Off topic but… authoritarian societies usually notice economic growth before stagnation and subsequent major decline. Democratic societies suffer initially from an economic standpoint before sustainbale economic growth occurs (with recessions/ebbing and flowing in the mix as always).

Every society/civilisation falls eventually. It doesn’t mean you are in the ‘dark ages’. The prediction that ‘it will happen one day’ means nothing… because all societies fall.

Goading on accelerationist narratives or hoping for civil war is ridiculous because

  • you don’t know if your side will win
  • if your side wins… is your new society immediately stable enough to ward off attacks and invasions? Even if it is… if the society rising out of the fire is weaker to begin with… which it almost certainly will be… what are the chances of invasion from hostile territories? That’s another war… what is the death toll?
  • your family, loved ones etc might die… you might die
  • if the society that forms is autocratic… authoritarian societies suit you until they don’t.

There’s a lot of gerrymandering and a lack of quick progression within democratic societies. But that is usually for the better. Humans are prone to corruption and many abuse power when put in positions of unwavering authority.

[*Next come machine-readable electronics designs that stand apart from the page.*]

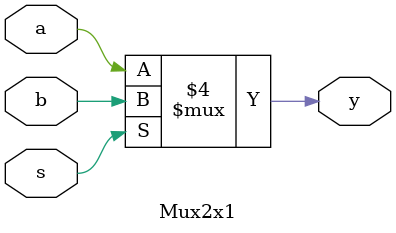
<source format=v>
`timescale 1ns / 1ps


module Mux2x1(
    input a,
    input b,
    input s,
    output reg y
    );
    
    always@(a or b or s) begin
    
        //we can also use y = (~s&a)|(s&b);
    
        if (s == 0) 
            y = a;
        else
            y = b;
    end
    
endmodule

</source>
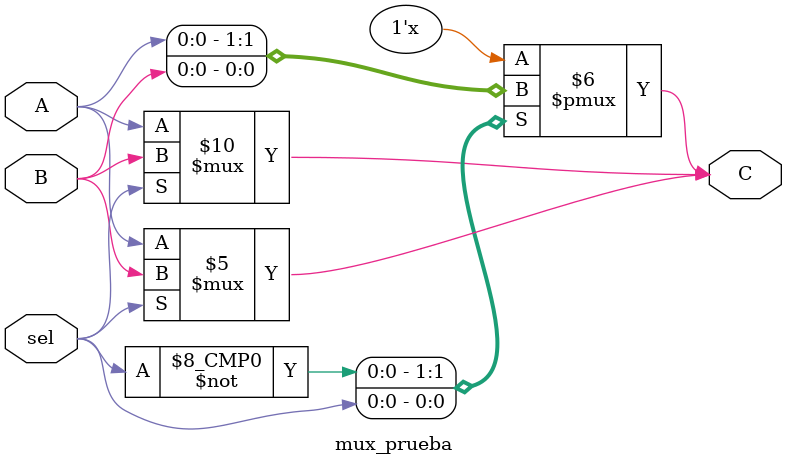
<source format=sv>
`timescale 1ns / 1ps

module mux_prueba(
    input logic A, B, sel,
    output logic C
    );
    always_comb
    begin
        if(sel == 1'b0)
            C = A;
        else
            C = B;
    end
    always_comb
    begin
        case(sel)
            1'b0: C = A;
            1'b1: C = B;
            default: C = 1'b0;
        endcase
    end
    assign C = (sel == 1'b0) ? A : B;
endmodule

</source>
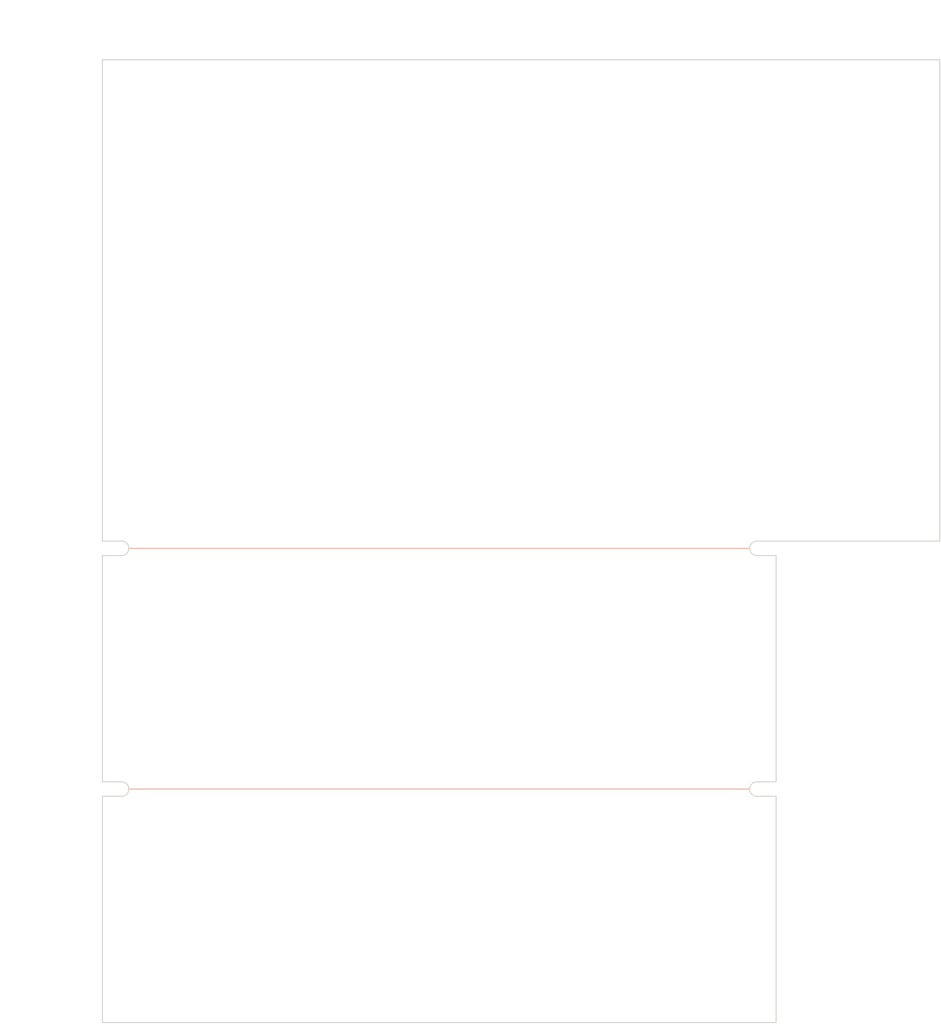
<source format=kicad_pcb>
(kicad_pcb (version 4) (host pcbnew 4.0.2+dfsg1-stable)

  (general
    (links 0)
    (no_connects 0)
    (area 49.949999 49.949999 137.050001 150.050001)
    (thickness 1.6)
    (drawings 30)
    (tracks 0)
    (zones 0)
    (modules 0)
    (nets 1)
  )

  (page A4)
  (layers
    (0 F.Cu signal)
    (31 B.Cu signal)
    (32 B.Adhes user)
    (33 F.Adhes user)
    (34 B.Paste user)
    (35 F.Paste user)
    (36 B.SilkS user)
    (37 F.SilkS user)
    (38 B.Mask user)
    (39 F.Mask user)
    (40 Dwgs.User user)
    (41 Cmts.User user)
    (42 Eco1.User user)
    (43 Eco2.User user)
    (44 Edge.Cuts user)
    (45 Margin user)
    (46 B.CrtYd user)
    (47 F.CrtYd user)
    (48 B.Fab user)
    (49 F.Fab user)
  )

  (setup
    (last_trace_width 0.25)
    (user_trace_width 0.25)
    (user_trace_width 0.5)
    (trace_clearance 0.2)
    (zone_clearance 0.3)
    (zone_45_only no)
    (trace_min 0.2)
    (segment_width 0.1)
    (edge_width 0.1)
    (via_size 0.6)
    (via_drill 0.4)
    (via_min_size 0.4)
    (via_min_drill 0.3)
    (uvia_size 0.3)
    (uvia_drill 0.1)
    (uvias_allowed no)
    (uvia_min_size 0.2)
    (uvia_min_drill 0.1)
    (pcb_text_width 0.3)
    (pcb_text_size 1.5 1.5)
    (mod_edge_width 0.15)
    (mod_text_size 1 1)
    (mod_text_width 0.15)
    (pad_size 1.5 1.5)
    (pad_drill 0.6)
    (pad_to_mask_clearance 0)
    (aux_axis_origin 0 0)
    (visible_elements FFFFFF7F)
    (pcbplotparams
      (layerselection 0x010fc_80000001)
      (usegerberextensions false)
      (excludeedgelayer true)
      (linewidth 0.100000)
      (plotframeref false)
      (viasonmask false)
      (mode 1)
      (useauxorigin false)
      (hpglpennumber 1)
      (hpglpenspeed 20)
      (hpglpendiameter 15)
      (hpglpenoverlay 2)
      (psnegative false)
      (psa4output false)
      (plotreference true)
      (plotvalue true)
      (plotinvisibletext false)
      (padsonsilk false)
      (subtractmaskfromsilk false)
      (outputformat 1)
      (mirror false)
      (drillshape 0)
      (scaleselection 1)
      (outputdirectory production))
  )

  (net 0 "")

  (net_class Default "This is the default net class."
    (clearance 0.2)
    (trace_width 0.25)
    (via_dia 0.6)
    (via_drill 0.4)
    (uvia_dia 0.3)
    (uvia_drill 0.1)
  )

  (dimension 87 (width 0.3) (layer Cmts.User)
    (gr_text "87.000 mm" (at 93.5 45.65) (layer Cmts.User)
      (effects (font (size 1.5 1.5) (thickness 0.3)))
    )
    (feature1 (pts (xy 137 50) (xy 137 44.3)))
    (feature2 (pts (xy 50 50) (xy 50 44.3)))
    (crossbar (pts (xy 50 47) (xy 137 47)))
    (arrow1a (pts (xy 137 47) (xy 135.873496 47.586421)))
    (arrow1b (pts (xy 137 47) (xy 135.873496 46.413579)))
    (arrow2a (pts (xy 50 47) (xy 51.126504 47.586421)))
    (arrow2b (pts (xy 50 47) (xy 51.126504 46.413579)))
  )
  (dimension 100 (width 0.3) (layer Cmts.User)
    (gr_text "100.000 mm" (at 45.65 100 270) (layer Cmts.User)
      (effects (font (size 1.5 1.5) (thickness 0.3)))
    )
    (feature1 (pts (xy 50 150) (xy 44.3 150)))
    (feature2 (pts (xy 50 50) (xy 44.3 50)))
    (crossbar (pts (xy 47 50) (xy 47 150)))
    (arrow1a (pts (xy 47 150) (xy 46.413579 148.873496)))
    (arrow1b (pts (xy 47 150) (xy 47.586421 148.873496)))
    (arrow2a (pts (xy 47 50) (xy 46.413579 51.126504)))
    (arrow2b (pts (xy 47 50) (xy 47.586421 51.126504)))
  )
  (gr_line (start 117.25 100.75) (end 52.75 100.75) (angle 90) (layer F.SilkS) (width 0.1))
  (gr_line (start 52.75 100.75) (end 117.25 100.75) (angle 90) (layer B.SilkS) (width 0.1))
  (gr_line (start 117.25 125.75) (end 52.75 125.75) (angle 90) (layer B.SilkS) (width 0.1))
  (gr_line (start 52.75 125.75) (end 117.25 125.75) (angle 90) (layer F.SilkS) (width 0.1))
  (gr_arc (start 118 100.75) (end 117.25 100.75) (angle 90) (layer Edge.Cuts) (width 0.1))
  (gr_arc (start 118 100.75) (end 118 101.5) (angle 90) (layer Edge.Cuts) (width 0.1))
  (gr_arc (start 118 125.75) (end 118 126.5) (angle 90) (layer Edge.Cuts) (width 0.1))
  (gr_arc (start 118 125.75) (end 117.25 125.75) (angle 90) (layer Edge.Cuts) (width 0.1))
  (gr_arc (start 52 125.75) (end 52 125) (angle 90) (layer Edge.Cuts) (width 0.1))
  (gr_arc (start 52 125.75) (end 52.75 125.75) (angle 90) (layer Edge.Cuts) (width 0.1))
  (gr_arc (start 52 100.75) (end 52 100) (angle 90) (layer Edge.Cuts) (width 0.1))
  (gr_arc (start 52 100.75) (end 52.75 100.75) (angle 90) (layer Edge.Cuts) (width 0.1))
  (gr_line (start 118 126.5) (end 120 126.5) (angle 90) (layer Edge.Cuts) (width 0.1))
  (gr_line (start 120 125) (end 118 125) (angle 90) (layer Edge.Cuts) (width 0.1))
  (gr_line (start 118 100) (end 137 100) (angle 90) (layer Edge.Cuts) (width 0.1))
  (gr_line (start 120 101.5) (end 118 101.5) (angle 90) (layer Edge.Cuts) (width 0.1))
  (gr_line (start 52 101.5) (end 50 101.5) (angle 90) (layer Edge.Cuts) (width 0.1))
  (gr_line (start 50 100) (end 52 100) (angle 90) (layer Edge.Cuts) (width 0.1))
  (gr_line (start 52 126.5) (end 50 126.5) (angle 90) (layer Edge.Cuts) (width 0.1))
  (gr_line (start 50 125) (end 52 125) (angle 90) (layer Edge.Cuts) (width 0.1))
  (gr_line (start 137 50) (end 137 100) (angle 90) (layer Edge.Cuts) (width 0.1))
  (gr_line (start 50 50) (end 137 50) (angle 90) (layer Edge.Cuts) (width 0.1))
  (gr_line (start 50 50) (end 50 100) (angle 90) (layer Edge.Cuts) (width 0.1))
  (gr_line (start 120 101.5) (end 120 125) (angle 90) (layer Edge.Cuts) (width 0.1))
  (gr_line (start 50 101.5) (end 50 125) (angle 90) (layer Edge.Cuts) (width 0.1))
  (gr_line (start 120 126.5) (end 120 150) (angle 90) (layer Edge.Cuts) (width 0.1))
  (gr_line (start 50 126.5) (end 50 150) (angle 90) (layer Edge.Cuts) (width 0.1))
  (gr_line (start 120 150) (end 50 150) (angle 90) (layer Edge.Cuts) (width 0.1))

)

</source>
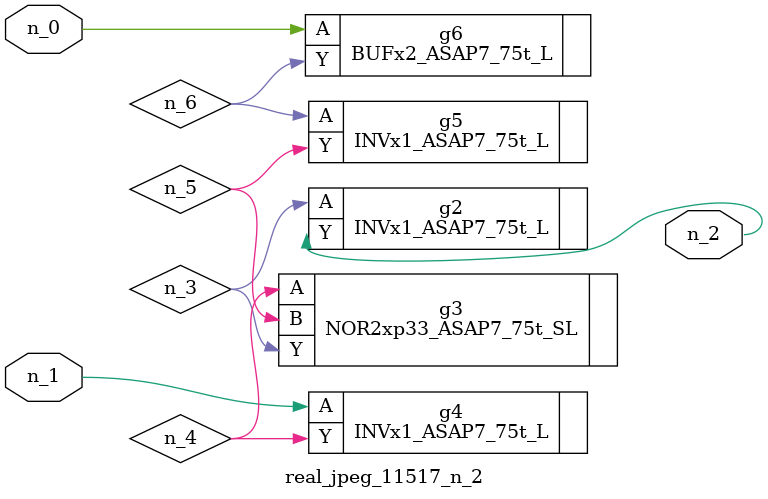
<source format=v>
module real_jpeg_11517_n_2 (n_1, n_0, n_2);

input n_1;
input n_0;

output n_2;

wire n_5;
wire n_4;
wire n_6;
wire n_3;

BUFx2_ASAP7_75t_L g6 ( 
.A(n_0),
.Y(n_6)
);

INVx1_ASAP7_75t_L g4 ( 
.A(n_1),
.Y(n_4)
);

INVx1_ASAP7_75t_L g2 ( 
.A(n_3),
.Y(n_2)
);

NOR2xp33_ASAP7_75t_SL g3 ( 
.A(n_4),
.B(n_5),
.Y(n_3)
);

INVx1_ASAP7_75t_L g5 ( 
.A(n_6),
.Y(n_5)
);


endmodule
</source>
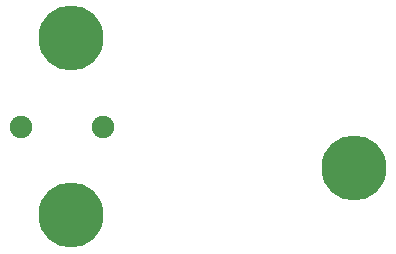
<source format=gbs>
G04*
G04 #@! TF.GenerationSoftware,Altium Limited,Altium Designer,21.9.1 (22)*
G04*
G04 Layer_Color=16711935*
%FSLAX25Y25*%
%MOIN*%
G70*
G04*
G04 #@! TF.SameCoordinates,F23F8E4B-2793-4E4E-BA0B-7ABB5D69BE03*
G04*
G04*
G04 #@! TF.FilePolarity,Negative*
G04*
G01*
G75*
%ADD44C,0.07493*%
%ADD45C,0.02200*%
%ADD46C,0.21666*%
D44*
X152559Y135827D02*
D03*
X125000D02*
D03*
D45*
X147545Y100486D02*
D03*
X149953Y106299D02*
D03*
X147545Y112112D02*
D03*
X141732Y114520D02*
D03*
D03*
X135919Y112112D02*
D03*
X133512Y106299D02*
D03*
X135919Y100486D02*
D03*
X141732Y98079D02*
D03*
X242033Y116234D02*
D03*
X244441Y122047D02*
D03*
X242033Y127860D02*
D03*
X236221Y130268D02*
D03*
D03*
X230408Y127860D02*
D03*
X228000Y122047D02*
D03*
X230408Y116234D02*
D03*
X236221Y113827D02*
D03*
X141732Y157134D02*
D03*
X135919Y159541D02*
D03*
X133512Y165354D02*
D03*
X135919Y171167D02*
D03*
X141732Y173575D02*
D03*
D03*
X147545Y171167D02*
D03*
X149953Y165354D02*
D03*
X147545Y159541D02*
D03*
D46*
X141732Y106299D02*
D03*
X236221Y122047D02*
D03*
X141732Y165354D02*
D03*
M02*

</source>
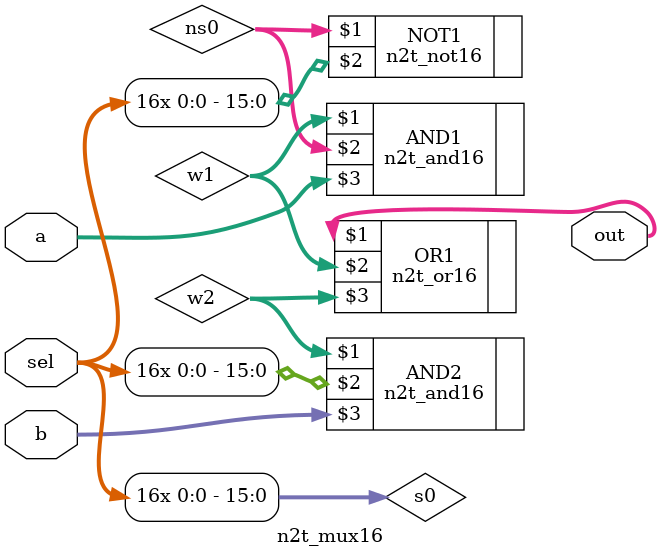
<source format=v>
module n2t_mux16(out, a,b,sel);
    output [15:0] out;
    input  [15:0] a,b;
    input sel;
    
    wire [15:0] s0;
    wire [15:0] ns0, w1, w2;
    
    
    assign s0 = {sel,sel,sel,sel,sel,sel,sel,sel,sel,sel,sel,sel,sel,sel,sel,sel};
    
    
    n2t_not16 NOT1(ns0, s0);
    
    n2t_and16 AND1( w1, ns0,  a);
    n2t_and16 AND2( w2,  s0,  b);
    n2t_or16  OR1 ( out,   w1, w2);
endmodule

</source>
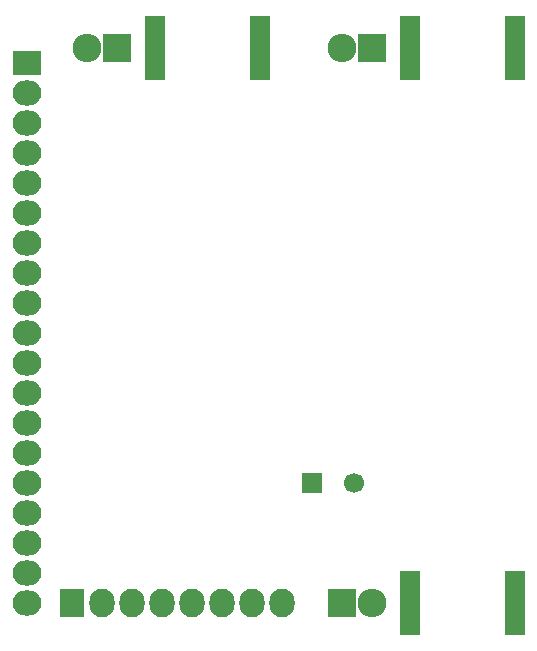
<source format=gbs>
G04 #@! TF.FileFunction,Soldermask,Bot*
%FSLAX46Y46*%
G04 Gerber Fmt 4.6, Leading zero omitted, Abs format (unit mm)*
G04 Created by KiCad (PCBNEW 4.0.4+e1-6308~48~ubuntu16.04.1-stable) date Mon Oct 24 15:09:13 2016*
%MOMM*%
%LPD*%
G01*
G04 APERTURE LIST*
%ADD10C,0.100000*%
%ADD11R,2.432000X2.432000*%
%ADD12O,2.432000X2.432000*%
%ADD13R,2.127200X2.432000*%
%ADD14O,2.127200X2.432000*%
%ADD15R,1.670000X5.480000*%
%ADD16R,2.432000X2.127200*%
%ADD17O,2.432000X2.127200*%
%ADD18C,1.700000*%
%ADD19R,1.700000X1.700000*%
G04 APERTURE END LIST*
D10*
D11*
X87630000Y-134620000D03*
D12*
X90170000Y-134620000D03*
D13*
X64770000Y-134620000D03*
D14*
X67310000Y-134620000D03*
X69850000Y-134620000D03*
X72390000Y-134620000D03*
X74930000Y-134620000D03*
X77470000Y-134620000D03*
X80010000Y-134620000D03*
X82550000Y-134620000D03*
D15*
X93345000Y-134620000D03*
X102235000Y-134620000D03*
D11*
X68580000Y-87630000D03*
D12*
X66040000Y-87630000D03*
D11*
X90170000Y-87630000D03*
D12*
X87630000Y-87630000D03*
D15*
X102235000Y-87630000D03*
X93345000Y-87630000D03*
X80645000Y-87630000D03*
X71755000Y-87630000D03*
D16*
X60960000Y-88900000D03*
D17*
X60960000Y-91440000D03*
X60960000Y-93980000D03*
X60960000Y-96520000D03*
X60960000Y-99060000D03*
X60960000Y-101600000D03*
X60960000Y-104140000D03*
X60960000Y-106680000D03*
X60960000Y-109220000D03*
X60960000Y-111760000D03*
X60960000Y-114300000D03*
X60960000Y-116840000D03*
X60960000Y-119380000D03*
X60960000Y-121920000D03*
X60960000Y-124460000D03*
X60960000Y-127000000D03*
X60960000Y-129540000D03*
X60960000Y-132080000D03*
X60960000Y-134620000D03*
D18*
X88590000Y-124460000D03*
D19*
X85090000Y-124460000D03*
M02*

</source>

Not that democracy is immune to corruotion and abuse, but it is the framework that is most scrutinised… the type of government with the most checks and balances.

In democracies abuses of power tend to be subtle, under the counter exploits. In autocracies you tend to see genocides, political prisoners, violent suppression of political rivals and activists, arbitrary arrests and derainment without due process, secret trials behind closed doors, imprisonment for no reason (perhaps you said something a politician didn’t like) or for the wrongdoings of other family members and friends etc.

Even if your side wins… at what cost?